Елена Арсеньева - Большая книга ужасов 63 (сборник)
Проведал, так сказать. Ну, на то он и ведливец.
– А обязательно надо все три условия выполнить? – убитым голосом спросил я.
– Надо, обязательно, – подтвердил Ликантроп. – Иначе ты навсегда останешься волком. Не оборотнем, а именно волком, который будет нападать на всех, кто окажется рядом. Самые свирепые звери как раз получаются из тех невров, кто не прошел испытание.
– Но я уже точно не выполнил одно условие, – проскулил я.
– Даже два, – сурово ответил Ликантроп.
– Как два?! Вы мне только про одно говорили! – возмутился я.

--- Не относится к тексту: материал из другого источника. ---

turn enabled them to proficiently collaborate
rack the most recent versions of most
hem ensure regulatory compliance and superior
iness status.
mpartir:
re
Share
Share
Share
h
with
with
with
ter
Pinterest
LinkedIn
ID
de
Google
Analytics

– Да ты другое условие заранее не выполнил, – сказал Ликантроп – Белый Волк с таким холодным презрением, что меня аж съежило. – Ты бросился защищать своих врагов вместо того, чтобы расправиться с ними.
И поглядел поверх моей головы куда-то вдаль.
Я обернулся.
Под деревьями на краю полянки стояли Сашка с Пашкой и Валя с Людой.
А рядом с ними сидела черная кошка и настороженно смотрела на меня своими зеленющими глазищами.
* * *Мой брат волк взрыкнул и бросился было на кошку, однако та оказалась проворней – взлетела на ветку и разлеглась на ней, свесив хвост и явно издеваясь над обескураженным зверем.
– А вот и ведьмина внучка явилась, – неприязненно протянул Ликантроп. – Бабка послала? Не уморили еще парня до смерти – надо дело закончить?
Кошка сердито зашипела и отвернулась, бросив на меня обиженный взгляд.
– Гатика меня не умаривала! – вступился я. – Она мне помогала. Если бы не она, я бы забудущего зелья напился. Она из меня змей повыцарапала! И сказала, что спастись можно через грань лесную.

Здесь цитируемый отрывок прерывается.